Example # Subjects Time to Shutdown

1 3 24 hours

2 3 24 hours

3 1 24 hours

4 3 48 hours

5 3 48 hours

6 3 48 hours

7 1 24 hours

The compositions of Examples 1 to 7 are applied to poison ivy dermatitis on the upper arm of a designated number of subjects, as reported in Table 2. In particular, the compositions are simply spread over the effected area, for example using a sterile instrument or Q-tip. Table 2 reports the average healing time (healing time meaning time to substantial and/or complete remission of inflammatory symptoms) for the subjects. A complete remission involves an elimination of inflammatory symptoms. A substantial remission means that some residual redness and/or minor tingling may persist, but substantial pain and/or itching is eliminated. TABLE 2

Example # Subjects Healinq Time

1 X 24 hours

2 X 24 hours

3 X 24 hours 4 X 24 hours

5 X 24 hours

6 X 24 hours

7 X 24 hours

Example 14

An liquid is prepared by combining 0.4% zinc sulfate heptahydrate, 0.6% BHT, 40% purified water, and 59% isopropanol.

Example 15

A thick emulsion is prepared by combining 0.2% zinc sulfate heptahydrate, 0.8% BHT, 19% medium chain triglyceride oil, 40% petrolatum, 10% bees-wax, 5% sodium stearoyl lactylate, and 25% glyceryl monostearate.

Example 16

A liquid is prepared by combining 0.5% zinc sulfate heptahydrate, 3% BHT, and 96.5% ethanol.

Example 17

A capsule is filled with a powder prepared from a mixture of 0.5% zinc sulfate heptahydrate, 5% BHT, 5% sodium stearoyl lactylate, 5% glyceryl monostearate, and 34.5% silica, and 50% gelatine. Example 18

A mixture is prepared by combining 2% zinc aspartate, 15% purified water, 20% PEG 200, 6% rose oil, 27% petrolatum, 10% BHA, and 20% salicylic acid.

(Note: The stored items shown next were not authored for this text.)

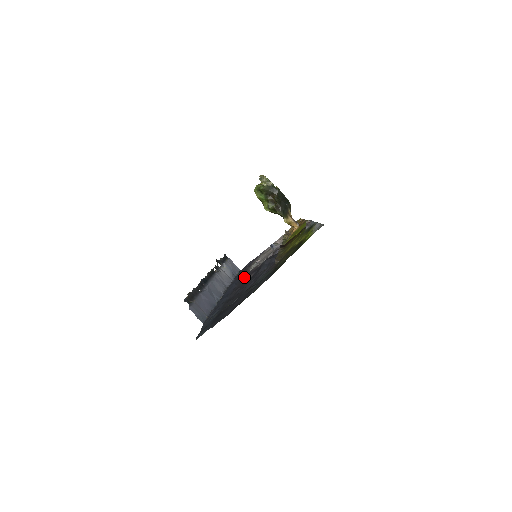
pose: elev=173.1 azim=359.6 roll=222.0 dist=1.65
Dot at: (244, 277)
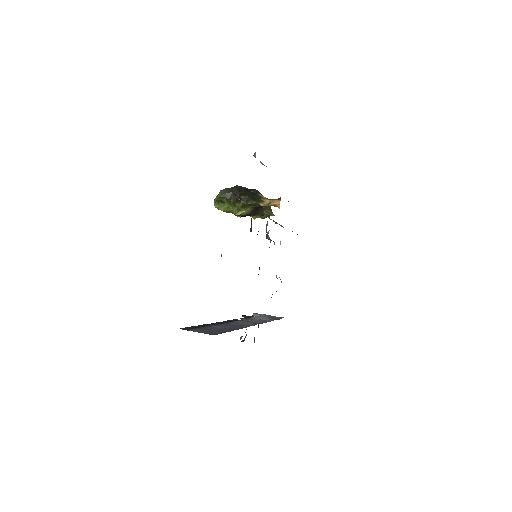
Dot at: occluded
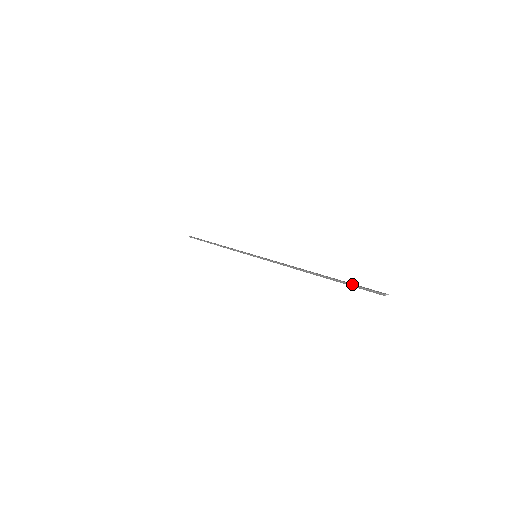
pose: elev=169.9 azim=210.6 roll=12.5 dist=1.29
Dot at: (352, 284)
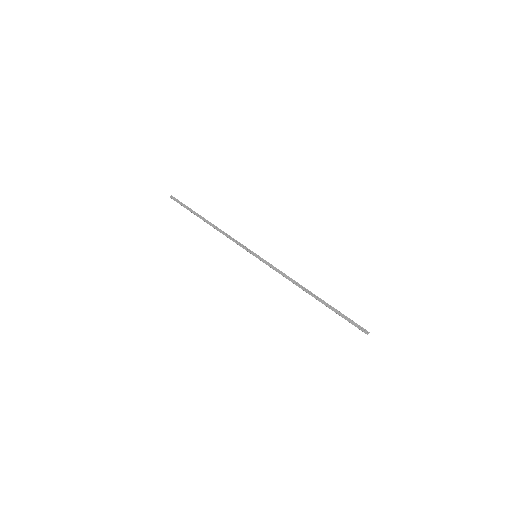
Dot at: occluded
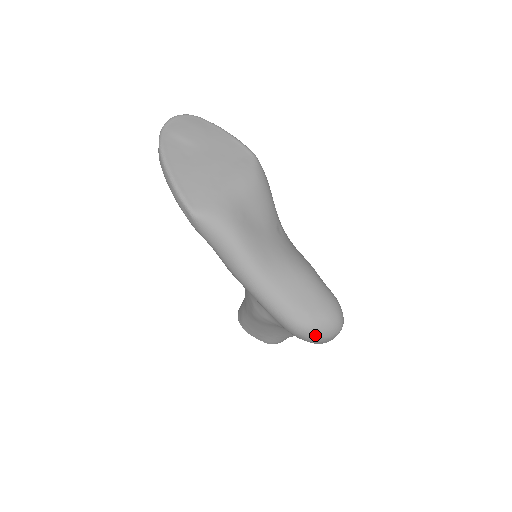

Example 19 A gel-cap is prepared by combining 5% zinc oleate, 20% purified water,

30% glycerine, 8% BHA, 27% gelatine, and 10% propylene glycol monostearate.

Example 20 A topical mixture is prepared by combining 9% zinc benzoate, 15% purified water, 35% of a highly cross-linked polymethacrylate copolymer, 20% paraffin, 0.9% BHT, 1.1% tocotrienol, 5% glyceryl monostearate, and 15% aloe vera extract. Example 21

A pill is prepared by combining 0.3% zinc acetate, 0.1% BHT, 0.6% tocotrienol, 5% benzocaine, 70% cyclodextrin, and 24% silica, and pressing the combination into pils.